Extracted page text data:
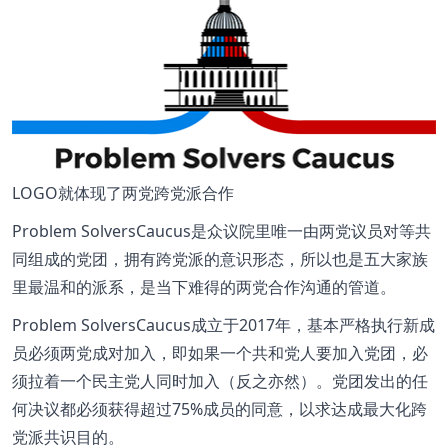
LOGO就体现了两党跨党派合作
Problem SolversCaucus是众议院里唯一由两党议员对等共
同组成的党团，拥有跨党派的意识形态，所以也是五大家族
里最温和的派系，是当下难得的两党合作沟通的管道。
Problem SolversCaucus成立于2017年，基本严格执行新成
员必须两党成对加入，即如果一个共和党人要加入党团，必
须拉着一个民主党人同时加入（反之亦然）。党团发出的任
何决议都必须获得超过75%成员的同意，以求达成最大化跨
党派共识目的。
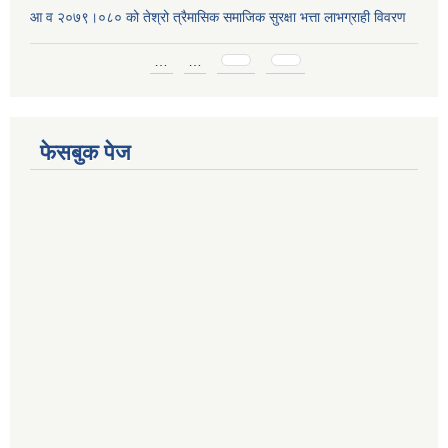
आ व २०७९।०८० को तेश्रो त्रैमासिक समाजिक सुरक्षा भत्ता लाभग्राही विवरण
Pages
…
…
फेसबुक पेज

GOAL OF THE EXERCISE: Please transcribe, with no additions, the lines starting at the one that contains "Problem SolversCaucus成立于2017年，基本严格执行新成" and running through the last line of the entries, inclusive. Leave the pictures out.

SOLUTION TO THE EXERCISE:
Problem SolversCaucus成立于2017年，基本严格执行新成
员必须两党成对加入，即如果一个共和党人要加入党团，必
须拉着一个民主党人同时加入（反之亦然）。党团发出的任
何决议都必须获得超过75%成员的同意，以求达成最大化跨
党派共识目的。
आ व २०७९।०८० को तेश्रो त्रैमासिक समाजिक सुरक्षा भत्ता लाभग्राही विवरण
Pages
…
…
फेसबुक पेज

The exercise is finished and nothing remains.